抜粋箇所
▬▬▬▬▬▬▬▬▬▬

【松戸散策③】松戸宿、坂川のほとりを散策。豆腐屋、染物屋…街の中に川が溶け込む景色
松戸の歴史散策第三弾。今回は、松戸駅から出発して水戸街道を中心に栄えた松戸宿周辺の歴史を探る。
松戸には、平潟遊郭や旧陸軍工兵学校の遺跡も残っているが、街の至る所に古い建造物が数多く残っている。想像以上に多く残っていたため、松戸宿に関する記事を2つに分けることになった。一つでも気になる場所があったら嬉しいです。
①松戸裏飲み屋街
松戸駅西口から出発。最初に立ち寄ったのは、松戸駅近くのレトロな飲み屋街!といっても、知らない場合は通り過ぎる可能性大です。高砂通りに並ぶ数軒の居酒屋…
その裏を少し覗くと、昭和レトロな飲み屋街が広がっている。
夜になるとまた違った顔を見せる飲み屋街…気になる方は前回の記事で↓
【飲み屋横丁】松戸のビル裏に広がる、昭和レトロな飲み屋横丁に憧れて
②質ふじや
質屋を発見!創業35年?というのは看板が設置された時のものだろう。

▬▬▬▬▬▬▬▬▬▬

提供資料
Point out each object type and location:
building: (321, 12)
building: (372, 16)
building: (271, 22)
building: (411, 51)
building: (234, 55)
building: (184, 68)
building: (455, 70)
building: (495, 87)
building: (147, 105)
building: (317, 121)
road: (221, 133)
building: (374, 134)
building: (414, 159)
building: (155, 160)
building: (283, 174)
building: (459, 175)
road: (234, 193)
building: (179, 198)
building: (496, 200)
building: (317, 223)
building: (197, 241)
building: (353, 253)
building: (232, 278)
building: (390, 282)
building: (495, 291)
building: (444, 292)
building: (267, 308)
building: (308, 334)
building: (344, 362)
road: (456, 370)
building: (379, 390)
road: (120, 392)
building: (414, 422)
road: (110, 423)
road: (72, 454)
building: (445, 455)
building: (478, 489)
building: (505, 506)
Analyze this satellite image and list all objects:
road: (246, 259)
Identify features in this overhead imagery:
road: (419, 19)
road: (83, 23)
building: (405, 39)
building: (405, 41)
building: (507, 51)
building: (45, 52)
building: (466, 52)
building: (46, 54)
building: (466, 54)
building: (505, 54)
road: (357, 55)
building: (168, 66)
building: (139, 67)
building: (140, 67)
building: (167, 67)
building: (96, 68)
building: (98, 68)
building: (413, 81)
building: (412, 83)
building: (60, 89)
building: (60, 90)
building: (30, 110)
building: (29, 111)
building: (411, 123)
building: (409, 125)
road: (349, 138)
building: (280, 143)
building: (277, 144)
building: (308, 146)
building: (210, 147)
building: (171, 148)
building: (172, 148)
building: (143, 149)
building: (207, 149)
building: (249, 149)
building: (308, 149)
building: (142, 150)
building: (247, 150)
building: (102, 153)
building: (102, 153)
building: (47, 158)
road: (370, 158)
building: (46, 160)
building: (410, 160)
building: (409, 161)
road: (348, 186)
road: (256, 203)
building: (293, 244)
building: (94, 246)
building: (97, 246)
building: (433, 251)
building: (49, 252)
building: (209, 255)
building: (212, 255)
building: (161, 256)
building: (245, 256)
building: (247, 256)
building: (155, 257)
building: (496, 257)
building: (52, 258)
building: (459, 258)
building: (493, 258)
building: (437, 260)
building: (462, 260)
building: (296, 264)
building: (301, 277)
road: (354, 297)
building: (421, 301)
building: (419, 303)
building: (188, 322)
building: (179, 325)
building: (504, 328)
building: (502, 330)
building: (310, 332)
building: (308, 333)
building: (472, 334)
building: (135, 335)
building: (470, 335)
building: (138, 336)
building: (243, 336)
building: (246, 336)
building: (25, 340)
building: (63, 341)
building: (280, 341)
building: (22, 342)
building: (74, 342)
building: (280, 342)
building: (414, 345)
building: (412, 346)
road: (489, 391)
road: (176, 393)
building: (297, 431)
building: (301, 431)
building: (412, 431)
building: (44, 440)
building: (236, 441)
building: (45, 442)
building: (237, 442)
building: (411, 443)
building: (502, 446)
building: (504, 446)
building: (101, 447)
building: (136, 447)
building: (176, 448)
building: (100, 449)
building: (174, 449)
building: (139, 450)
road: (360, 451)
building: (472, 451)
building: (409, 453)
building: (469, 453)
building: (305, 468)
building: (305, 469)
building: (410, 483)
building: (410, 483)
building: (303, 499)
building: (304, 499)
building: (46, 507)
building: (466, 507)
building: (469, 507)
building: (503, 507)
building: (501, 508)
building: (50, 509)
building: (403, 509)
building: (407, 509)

▬▬▬▬▬▬▬▬▬▬

課題の内容
松戸宿散策の記事のうち、「松戸には、平潟遊郭や旧陸軍工」から始まり「その裏を少し覗くと、昭和レトロな飲み屋街が広がっている。」で終わる部分を、手を加えずに書き出してください。

作業の結果
松戸には、平潟遊郭や旧陸軍工兵学校の遺跡も残っているが、街の至る所に古い建造物が数多く残っている。想像以上に多く残っていたため、松戸宿に関する記事を2つに分けることになった。一つでも気になる場所があったら嬉しいです。
①松戸裏飲み屋街
松戸駅西口から出発。最初に立ち寄ったのは、松戸駅近くのレトロな飲み屋街!といっても、知らない場合は通り過ぎる可能性大です。高砂通りに並ぶ数軒の居酒屋…
その裏を少し覗くと、昭和レトロな飲み屋街が広がっている。